Records from a data collection:

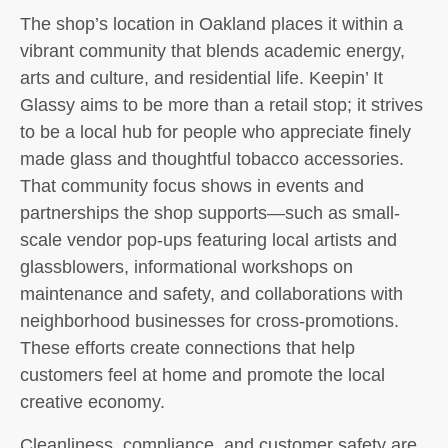
The shop’s location in Oakland places it within a
vibrant community that blends academic energy,
arts and culture, and residential life. Keepin’ It
Glassy aims to be more than a retail stop; it strives
to be a local hub for people who appreciate finely
made glass and thoughtful tobacco accessories.
That community focus shows in events and
partnerships the shop supports—such as small-
scale vendor pop-ups featuring local artists and
glassblowers, informational workshops on
maintenance and safety, and collaborations with
neighborhood businesses for cross-promotions.
These efforts create connections that help
customers feel at home and promote the local
creative economy.
Cleanliness, compliance, and customer safety are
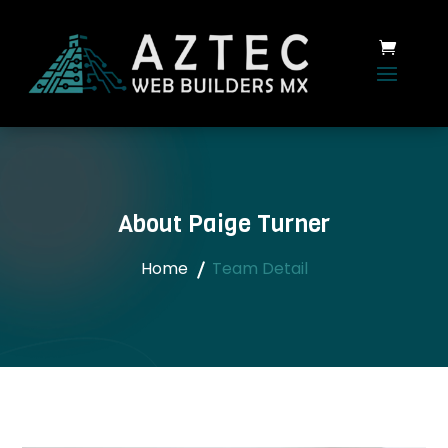
About Paige Turner
Home
Team Detail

Task requirements: Could you reproduce exactly, and only, the lines from the start of the records through the line containing "maintenance and safety, and", leaving out the pictures?

Finished task:
The shop’s location in Oakland places it within a
vibrant community that blends academic energy,
arts and culture, and residential life. Keepin’ It
Glassy aims to be more than a retail stop; it strives
to be a local hub for people who appreciate finely
made glass and thoughtful tobacco accessories.
That community focus shows in events and
partnerships the shop supports—such as small-
scale vendor pop-ups featuring local artists and
glassblowers, informational workshops on
maintenance and safety, and collaborations with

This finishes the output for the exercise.